Players like Samuel should open up the field for Hurst, and vice-versa. It will be exciting to see how dominant he can be in a full season with Bentley.

D.J. Wonnum

The Gamecocks are in desperate need of a dominant pass rusher. They haven't had one since Jadeveon Clowney, and we all know how good they were with JD residing in opposing backfields.  

Darius English led South Carolina with nine sacks last year, but he graduated. No one else had more than two. 

Wonnum, a 6-4, 250-pound sophomore, showed flashes of potential as a freshman with 32 tackles, 3.5 for loss. He has been dominant at times in camp, reportedly sacking Bentley three times in one practice, and appears to have all the intangibles to be a great pass rusher. 

If Wonnum can get to the quarterback and be a constant threat on the edge, the Gamecock defense will be much improved. 

Taylor Stallworth

In order to generate a good pass rush, you have to have dominant players inside to tie up offensive linemen, clog the middle and stop the run. The Gamecocks are thin on the interior of the defensive line, but the one player they can count on is Stallworth, who has 30 games and 18 starts to his credit. 

Stallworth is stronger, quicker and has raised some eyebrows in training camp. "He's making me a better player," center Alan Knott said. Defensive line coach Lance Thompson says Stallworth is "our one guy who is a special guy, a SEC top-level player."

The defensive line is perhaps the biggest question mark on the team. Stallworth is the one player who can erase those doubts.
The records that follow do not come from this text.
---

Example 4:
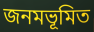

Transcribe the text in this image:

জনমভূমিত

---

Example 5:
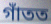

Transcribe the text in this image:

গাঁতত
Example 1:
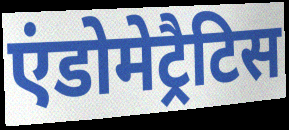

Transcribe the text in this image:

एंडोमेट्रैटिस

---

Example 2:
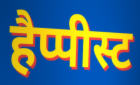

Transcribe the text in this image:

हैप्पीस्ट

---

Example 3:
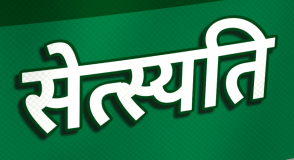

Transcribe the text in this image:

If he has a big season, the defense could go from questionable to very good in a hurry. 

Skai Moore

Moore is South Carolina's most accomplished player, having led the team in tackles for three straight seasons before missing last year with an injury. Getting him back is perhaps the biggest move South Carolina made during the offseason. 
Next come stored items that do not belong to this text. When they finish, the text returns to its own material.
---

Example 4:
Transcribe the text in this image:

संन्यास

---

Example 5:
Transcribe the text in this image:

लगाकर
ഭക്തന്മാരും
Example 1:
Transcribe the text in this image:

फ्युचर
SEC coaches think so highly of Moore they named him preseason first-team All-SEC even though he missed all of last season. He instantly makes the defense better.  

"When Skai is on the field, you know Skai is on the field," Stallworth said. "Wherever the ball goes, guess what, Skai is going to be at that ball." 

Muschamp and the coaching staff have been pleased with the first-team defense. The unit is stronger, faster and, presumably, more physical. Moore is a big reason for that. 

"We are much faster than we were a year ago," Muschamp said. "When you put No. 10 on the field defensively, you get faster."

Moore is not only a great tackler and an important leader on the field, he has a nose for the ball and a knack for creating turnovers. His 11 career interceptions are third on the school's all-time list. Fans will never forget how he saved the game for South Carolina the last time he played in Charlotte's Bank of America Stadium. 

If the Gamecock defense is much improved, Moore will be a big reason why. I think he's poised for a big year and a big payday in next year's NFL Draft. 

Jamyest Williams

First, the good news: The most experienced position on the team is the secondary, where four starters and three seniors return. 

Now, the bad news: The secondary has not been very good the past few years. 

Muschamp, a former defensive back coach, believes they will be better this season and has praised seniors Chris Lammons and D.J. Smith and junior Rashad Fenton throughout training camp. Depth is a concern, but the one player who can make a huge difference is Williams, the top recruit in the 2017 class. 

Williams was considered one of the best athletes in the country as a high school senior and was rated the No. 3 cornerback in the country by ESPN. As expected, he has already won a starting job at nickel. 

Williams should develop into a shut-down corner and a dynamic playmaker. He should help the Gamecocks generate more turnovers and could be a factor in the return game. 

If Williams lives up to expectations, he will be on the SEC All-Freshman team and be a fixture in the Gamecock secondary for at least the next three years.